One aspect of investing in a healthcare facilities business of which investors should be aware is the impact of state certificate of need (CON) laws. A CON is a state regulatory review process that requires an application to the appropriate state board for the grant of a CON prior to developing, or in some states expanding or modifying, a covered healthcare facility. CON laws arose in the 1960’s as many states attempted to curb rising healthcare expenditures through planning and regulation. In 1974, Congress passed the National Health Planning and Resources Development Act, mandating that all states adopt CON laws. A decade later, Congress allowed the federal law to expire, and several states quickly repealed or let sunset their CON laws. Now, according to the National Conference of State Legislatures, 36 states plus the District of Columbia have CON laws that govern some healthcare facilities. Some state laws govern primarily hospitals while other state laws govern a broader array of facilities. Supporters of CON programs believe they help ensure access to healthcare, keep quality high and lower costs by evaluating whether a particular service or facility is actually needed in the proposed area. Opponents believe it stymies healthy competition that is needed to keep quality high.
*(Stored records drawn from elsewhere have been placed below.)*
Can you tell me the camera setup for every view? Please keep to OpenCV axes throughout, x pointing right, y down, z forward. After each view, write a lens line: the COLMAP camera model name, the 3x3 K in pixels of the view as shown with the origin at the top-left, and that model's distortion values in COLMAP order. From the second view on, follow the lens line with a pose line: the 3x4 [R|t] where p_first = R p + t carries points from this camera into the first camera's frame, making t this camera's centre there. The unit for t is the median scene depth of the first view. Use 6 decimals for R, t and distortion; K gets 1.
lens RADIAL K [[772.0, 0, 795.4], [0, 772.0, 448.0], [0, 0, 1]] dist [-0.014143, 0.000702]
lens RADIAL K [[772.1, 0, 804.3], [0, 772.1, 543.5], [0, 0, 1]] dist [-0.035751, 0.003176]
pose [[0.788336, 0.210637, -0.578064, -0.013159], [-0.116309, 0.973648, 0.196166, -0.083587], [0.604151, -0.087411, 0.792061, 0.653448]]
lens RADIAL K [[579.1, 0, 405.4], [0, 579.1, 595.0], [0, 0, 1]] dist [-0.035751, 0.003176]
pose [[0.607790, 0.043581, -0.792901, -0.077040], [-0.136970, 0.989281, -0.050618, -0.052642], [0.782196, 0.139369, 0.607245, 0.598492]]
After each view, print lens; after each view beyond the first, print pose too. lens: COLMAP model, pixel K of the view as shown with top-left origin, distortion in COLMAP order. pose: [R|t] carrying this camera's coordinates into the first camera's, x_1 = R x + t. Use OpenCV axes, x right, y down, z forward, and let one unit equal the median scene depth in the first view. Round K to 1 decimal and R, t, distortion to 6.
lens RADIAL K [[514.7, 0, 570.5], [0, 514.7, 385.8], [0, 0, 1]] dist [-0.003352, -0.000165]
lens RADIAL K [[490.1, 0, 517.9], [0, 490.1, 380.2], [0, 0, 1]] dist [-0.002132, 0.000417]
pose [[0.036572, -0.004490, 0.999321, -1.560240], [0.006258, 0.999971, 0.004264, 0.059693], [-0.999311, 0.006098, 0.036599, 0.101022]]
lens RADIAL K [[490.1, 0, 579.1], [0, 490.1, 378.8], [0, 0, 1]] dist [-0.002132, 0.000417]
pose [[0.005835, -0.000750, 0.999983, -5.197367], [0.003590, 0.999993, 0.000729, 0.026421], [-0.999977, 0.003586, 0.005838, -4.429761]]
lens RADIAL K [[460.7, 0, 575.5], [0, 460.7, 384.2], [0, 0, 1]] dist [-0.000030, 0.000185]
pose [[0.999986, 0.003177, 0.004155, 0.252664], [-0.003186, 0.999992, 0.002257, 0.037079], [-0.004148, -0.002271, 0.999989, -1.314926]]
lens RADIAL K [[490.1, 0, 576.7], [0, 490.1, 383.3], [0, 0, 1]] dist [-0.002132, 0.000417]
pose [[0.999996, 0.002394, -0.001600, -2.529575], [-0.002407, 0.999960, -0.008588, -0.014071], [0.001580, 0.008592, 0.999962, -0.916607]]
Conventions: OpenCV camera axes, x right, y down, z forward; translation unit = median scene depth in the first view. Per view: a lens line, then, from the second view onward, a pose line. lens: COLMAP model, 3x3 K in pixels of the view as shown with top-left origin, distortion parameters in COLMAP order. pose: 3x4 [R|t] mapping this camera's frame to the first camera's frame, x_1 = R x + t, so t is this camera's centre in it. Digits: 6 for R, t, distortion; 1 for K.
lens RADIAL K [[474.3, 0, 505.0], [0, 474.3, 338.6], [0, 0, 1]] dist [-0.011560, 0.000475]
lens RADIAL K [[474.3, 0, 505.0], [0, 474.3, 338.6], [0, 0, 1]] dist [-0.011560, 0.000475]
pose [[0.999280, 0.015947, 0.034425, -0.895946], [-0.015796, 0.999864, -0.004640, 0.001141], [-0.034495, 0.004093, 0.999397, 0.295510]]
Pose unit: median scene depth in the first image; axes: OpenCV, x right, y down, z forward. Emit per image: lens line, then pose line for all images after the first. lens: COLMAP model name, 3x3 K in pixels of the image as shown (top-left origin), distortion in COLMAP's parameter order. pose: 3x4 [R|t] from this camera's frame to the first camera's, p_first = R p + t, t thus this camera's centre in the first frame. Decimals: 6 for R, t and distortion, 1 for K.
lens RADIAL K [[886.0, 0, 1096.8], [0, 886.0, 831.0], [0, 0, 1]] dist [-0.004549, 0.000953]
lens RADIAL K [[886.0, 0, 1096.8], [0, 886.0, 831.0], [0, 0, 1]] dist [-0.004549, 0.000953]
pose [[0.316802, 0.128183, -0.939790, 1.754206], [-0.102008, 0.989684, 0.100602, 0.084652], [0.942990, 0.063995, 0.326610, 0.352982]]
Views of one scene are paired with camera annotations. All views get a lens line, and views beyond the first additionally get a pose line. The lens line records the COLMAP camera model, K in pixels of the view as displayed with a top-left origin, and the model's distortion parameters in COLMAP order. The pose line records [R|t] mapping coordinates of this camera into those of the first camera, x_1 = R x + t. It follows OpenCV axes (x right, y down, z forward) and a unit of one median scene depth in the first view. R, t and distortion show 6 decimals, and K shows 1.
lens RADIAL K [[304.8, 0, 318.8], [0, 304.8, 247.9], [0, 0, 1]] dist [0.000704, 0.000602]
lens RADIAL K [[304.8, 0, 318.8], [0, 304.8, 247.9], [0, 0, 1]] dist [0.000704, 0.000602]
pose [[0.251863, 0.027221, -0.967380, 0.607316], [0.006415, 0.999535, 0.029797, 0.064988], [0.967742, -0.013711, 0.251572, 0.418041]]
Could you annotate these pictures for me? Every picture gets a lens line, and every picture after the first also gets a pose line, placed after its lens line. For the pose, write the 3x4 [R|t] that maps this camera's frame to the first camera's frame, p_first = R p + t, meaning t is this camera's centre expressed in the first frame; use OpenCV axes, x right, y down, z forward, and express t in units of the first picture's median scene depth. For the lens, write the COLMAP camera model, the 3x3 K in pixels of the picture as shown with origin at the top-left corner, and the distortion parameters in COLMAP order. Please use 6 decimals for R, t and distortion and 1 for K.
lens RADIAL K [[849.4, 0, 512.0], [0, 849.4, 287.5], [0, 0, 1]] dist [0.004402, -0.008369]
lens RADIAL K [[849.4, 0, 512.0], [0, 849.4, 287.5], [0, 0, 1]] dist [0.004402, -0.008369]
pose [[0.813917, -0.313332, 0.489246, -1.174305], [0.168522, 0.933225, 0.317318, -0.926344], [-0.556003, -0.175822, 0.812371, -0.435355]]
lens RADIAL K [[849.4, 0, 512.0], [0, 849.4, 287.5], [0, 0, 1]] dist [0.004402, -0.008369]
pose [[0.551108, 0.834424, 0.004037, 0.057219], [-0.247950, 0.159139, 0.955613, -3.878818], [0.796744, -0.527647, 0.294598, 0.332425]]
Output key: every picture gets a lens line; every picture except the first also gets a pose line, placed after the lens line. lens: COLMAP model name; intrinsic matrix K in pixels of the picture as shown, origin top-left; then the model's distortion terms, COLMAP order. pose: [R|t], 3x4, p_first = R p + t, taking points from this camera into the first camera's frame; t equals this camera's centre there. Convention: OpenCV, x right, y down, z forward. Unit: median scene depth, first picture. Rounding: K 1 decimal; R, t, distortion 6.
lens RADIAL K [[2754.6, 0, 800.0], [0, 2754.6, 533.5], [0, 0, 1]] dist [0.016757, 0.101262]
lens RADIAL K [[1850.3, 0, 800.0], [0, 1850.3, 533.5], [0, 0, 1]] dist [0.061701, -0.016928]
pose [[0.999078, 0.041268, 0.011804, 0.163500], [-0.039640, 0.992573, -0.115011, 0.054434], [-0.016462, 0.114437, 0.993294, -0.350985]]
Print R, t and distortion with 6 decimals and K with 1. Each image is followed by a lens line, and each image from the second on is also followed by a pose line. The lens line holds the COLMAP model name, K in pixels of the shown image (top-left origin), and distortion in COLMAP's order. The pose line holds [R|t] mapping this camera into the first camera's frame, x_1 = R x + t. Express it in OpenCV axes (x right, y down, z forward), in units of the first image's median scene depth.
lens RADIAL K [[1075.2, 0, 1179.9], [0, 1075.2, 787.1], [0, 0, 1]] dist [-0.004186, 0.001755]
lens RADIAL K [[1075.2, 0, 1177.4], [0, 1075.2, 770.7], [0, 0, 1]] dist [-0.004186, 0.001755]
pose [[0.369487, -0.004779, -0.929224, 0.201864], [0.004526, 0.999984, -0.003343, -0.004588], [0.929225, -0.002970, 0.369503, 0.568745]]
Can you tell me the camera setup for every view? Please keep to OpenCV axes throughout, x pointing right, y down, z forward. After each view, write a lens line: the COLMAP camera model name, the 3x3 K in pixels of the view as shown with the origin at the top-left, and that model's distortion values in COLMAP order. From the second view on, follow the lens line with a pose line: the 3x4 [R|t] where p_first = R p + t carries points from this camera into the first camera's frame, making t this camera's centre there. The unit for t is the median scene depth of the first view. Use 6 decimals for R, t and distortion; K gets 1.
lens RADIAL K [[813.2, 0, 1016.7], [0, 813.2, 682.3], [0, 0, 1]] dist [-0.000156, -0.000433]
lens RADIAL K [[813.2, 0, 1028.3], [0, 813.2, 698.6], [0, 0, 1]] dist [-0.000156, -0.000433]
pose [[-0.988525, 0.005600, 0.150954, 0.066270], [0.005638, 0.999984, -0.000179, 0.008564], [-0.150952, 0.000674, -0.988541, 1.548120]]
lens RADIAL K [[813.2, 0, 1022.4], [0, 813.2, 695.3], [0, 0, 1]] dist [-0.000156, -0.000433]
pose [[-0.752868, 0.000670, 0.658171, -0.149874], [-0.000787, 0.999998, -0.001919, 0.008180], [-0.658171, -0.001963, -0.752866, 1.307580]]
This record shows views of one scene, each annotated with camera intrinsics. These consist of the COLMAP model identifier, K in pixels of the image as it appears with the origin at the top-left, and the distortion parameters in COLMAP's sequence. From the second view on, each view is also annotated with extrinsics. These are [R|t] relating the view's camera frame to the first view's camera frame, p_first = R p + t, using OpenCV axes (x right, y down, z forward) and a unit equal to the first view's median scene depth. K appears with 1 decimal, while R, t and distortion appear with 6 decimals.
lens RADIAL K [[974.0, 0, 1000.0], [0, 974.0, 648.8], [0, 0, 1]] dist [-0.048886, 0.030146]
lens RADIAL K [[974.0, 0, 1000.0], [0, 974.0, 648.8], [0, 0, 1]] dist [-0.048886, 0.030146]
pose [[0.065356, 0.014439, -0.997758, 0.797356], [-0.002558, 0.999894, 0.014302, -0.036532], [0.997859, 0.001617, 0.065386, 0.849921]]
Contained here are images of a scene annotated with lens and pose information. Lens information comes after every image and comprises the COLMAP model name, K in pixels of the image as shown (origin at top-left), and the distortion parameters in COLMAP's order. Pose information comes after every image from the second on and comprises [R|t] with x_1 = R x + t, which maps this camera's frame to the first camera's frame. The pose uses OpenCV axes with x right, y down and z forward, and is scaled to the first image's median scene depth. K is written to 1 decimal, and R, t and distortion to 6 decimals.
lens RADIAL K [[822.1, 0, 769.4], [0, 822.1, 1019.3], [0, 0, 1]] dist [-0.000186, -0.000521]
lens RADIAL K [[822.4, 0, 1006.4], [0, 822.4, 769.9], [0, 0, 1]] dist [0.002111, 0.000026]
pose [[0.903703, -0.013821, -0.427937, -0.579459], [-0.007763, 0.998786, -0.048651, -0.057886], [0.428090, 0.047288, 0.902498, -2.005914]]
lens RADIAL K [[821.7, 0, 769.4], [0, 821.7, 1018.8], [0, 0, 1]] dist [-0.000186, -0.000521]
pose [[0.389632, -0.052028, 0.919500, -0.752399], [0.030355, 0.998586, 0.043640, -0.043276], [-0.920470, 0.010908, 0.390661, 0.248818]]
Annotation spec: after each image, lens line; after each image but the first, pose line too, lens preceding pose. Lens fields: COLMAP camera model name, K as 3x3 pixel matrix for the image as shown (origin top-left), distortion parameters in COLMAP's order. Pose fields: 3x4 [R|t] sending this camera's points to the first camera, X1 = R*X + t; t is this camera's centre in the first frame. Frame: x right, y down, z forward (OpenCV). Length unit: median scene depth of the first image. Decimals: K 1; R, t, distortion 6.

Investors should become familiar with the CON requirements, if any, in the states in which their target businesses operate, including the facilities governed by the CON laws and the rules on expansion and modification. Investors should consider whether such restrictions work to the businesses’ benefit currently and whether the restrictions will continue to be beneficial in the future. The presence or lack of state CON requirements also will likely factor into valuation of the business. In certain circumstances, a CON can be considered a valuable asset of the business that was hard-fought and costly to obtain, and state CON requirements can in some cases function as a protection for the business against emerging competitors in at least the short term. However, in most states, CONs are tied very specifically to a designated location and designated size (e.g. based on number of beds, procedure rooms etc) and facilities in a CON state can have less flexibility in terms of modifying business lines as facilities in non-CON states. In those CON states closely regulating expansion and modification, obtaining the necessary approvals can be an expensive and lengthy process.
Additionally, investors should understand the workings of the state CON board and the current political and legal issues facing those boards. For example, the gle provides that no person shall construct, modify or establish certain types of healthcare facilities or acquire major medical equipment without first obtaining a CON or exemption from the Health Facilities and Services Review Board (the Board). In a recent article, McGuireWoods healthcare attorneys Jeff Clark, Jason Greis and Joe Hylak-Reinholtz discussed some key recent changes to the Illinois CON law impacting Illinois healthcare providers and their investors. The authors discussed that on March 1, 2010, an important provision in the Illinois law relating to the legislature’s decision to alter, yet again, the number of members on the Board (increasing its size from five to nine members) became effective. The change represents the third time since 2003 that the state legislature has altered the number of members on the Board. The change is important because the addition of four Board members could create new opportunities or lead to unforeseen challenges for future CON applicants. The viability of potential projects may be shaped by the individuals Governor Quinn appoints to fill the new Board vacancies. Changes such as these in state CON laws and boards can have significant impacts on a business and should be carefully considered by investors as well.